2. Earnings (loss) per ordinary share
2006 2005
£'000 £'000
Profit (loss) from continuing operations after tax 26,596 (10,411)
Less: preference share dividends ((a) below) - (257)
____________ ___________
Profit (loss) from continuing operations attributable
to ordinary shareholders 26,596 (10,668)
____________ ___________
(a) There is no preference share dividend accrued in the earnings calculation in
2006 as the preference shares were converted to ordinary shares on 19 May 2006
Weighted average number of ordinary shares in issue
(excluding the shares owned by the Pittards Employee Share
Ownership Trust) 2006 2005
'000's '000's
Basic 145,484 21,156
_________ ________
The total number of ordinary shares in issue at 1 January 2006 was 22,102,365.
On 19 May 2006 the number of ordinary shares in issue became 223,244,477
following the capital reorganisation.
In 2006 and 2005 the weighted average number of ordinary shares for the purpose
of calculating the diluted earnings per ordinary share is identical to that used
for basic earnings per ordinary shares.
Basic and diluted earnings (loss) per ordinary share 2006 2005
Earnings (loss) from continuing operations 18.3p (50.4p)
_________ ________
3. Note to the statement of cashflows
Reconciliation of operating profit (loss) to net cash flows from operating
activities
2006 2005
£'000 £'000
Operating profit (loss) 26,456 (2,534)
Depreciation charges 741 2,010
Defined benefit cost less contribution paid (29,924) (1,016)
(Profit) loss on sale of tangible fixed assets (200) 5
Increase in assets held for resale - (34)
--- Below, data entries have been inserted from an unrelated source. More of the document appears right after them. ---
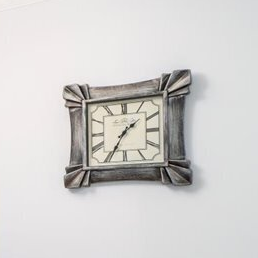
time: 1:34
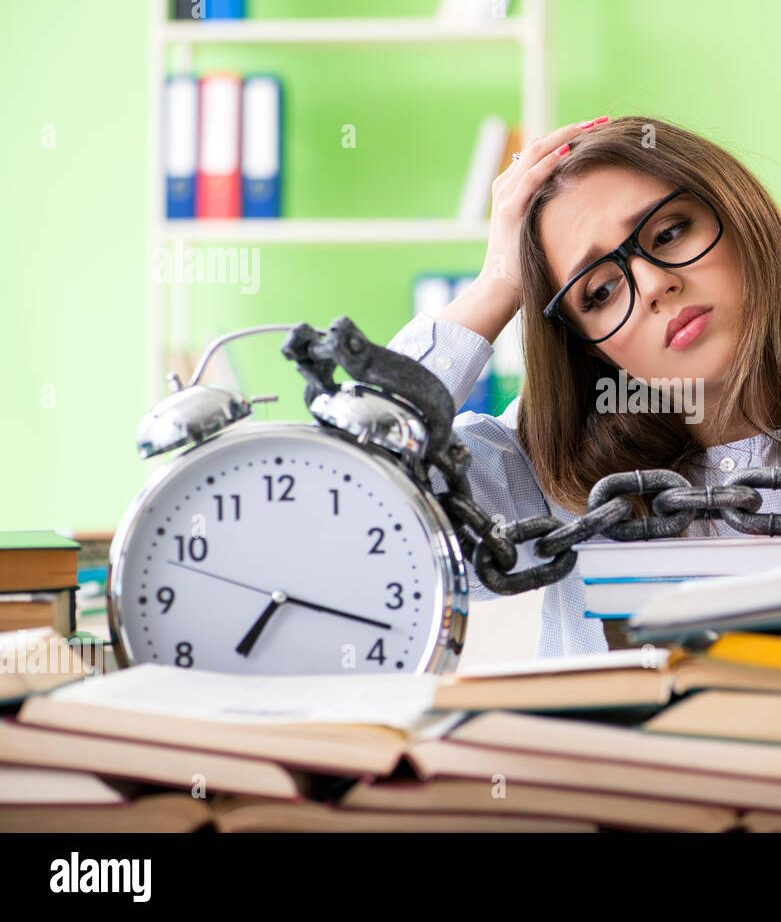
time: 7:17
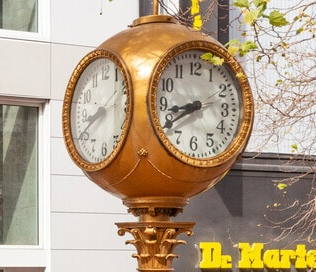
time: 8:40
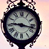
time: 9:17
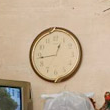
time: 12:43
Provision utilised (1,650) -
Decrease in stocks 1,165 1,920
Decrease in debtors 3,142 3,537
Decrease in creditors (1,163) (1,584)
_________ ________
Net cash (outflow) inflow from operating activities (2,433) 2,304
_________ ________
4. Share capital
Ordinary New ordinary Preference Deferred Total
shares (25p) shares (1p) shares ordinary shares
£'000 £'000 £'000 £'000 £'000
At 1 January 2006 5,526 - 2,701 - 8,227
Conversion of ordinary shares to new ordinary shares (5,526) 221 - 5,305 -
Conversion of preference shares to ordinary shares - 147 (2,701) 2,554 -
Issue of new ordinary shares - 1,865 - - 1,865
Redemption of deferred ordinary shares - - - (7,859) (7,859)
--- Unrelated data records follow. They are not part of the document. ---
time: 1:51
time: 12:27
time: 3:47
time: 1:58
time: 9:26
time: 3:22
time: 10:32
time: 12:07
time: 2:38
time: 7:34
___________________________________________________________
At 31 December 2006 - 2,233 - - 2,233
___________________________________________________________
Full details of the capital reorganisation set out above are given in Note 30 of
the 2005 Annual Report and Accounts.
5. Copies of the 2006 Annual Report and Accounts will be posted to shareholders
in April. Further copies may be obtained by contacting the Company Secretary at
Pittards plc, Sherborne Road, Yeovil, Somerset, BA21 5BA. The annual general
meeting is to be held at the registered office on 2 May 2007.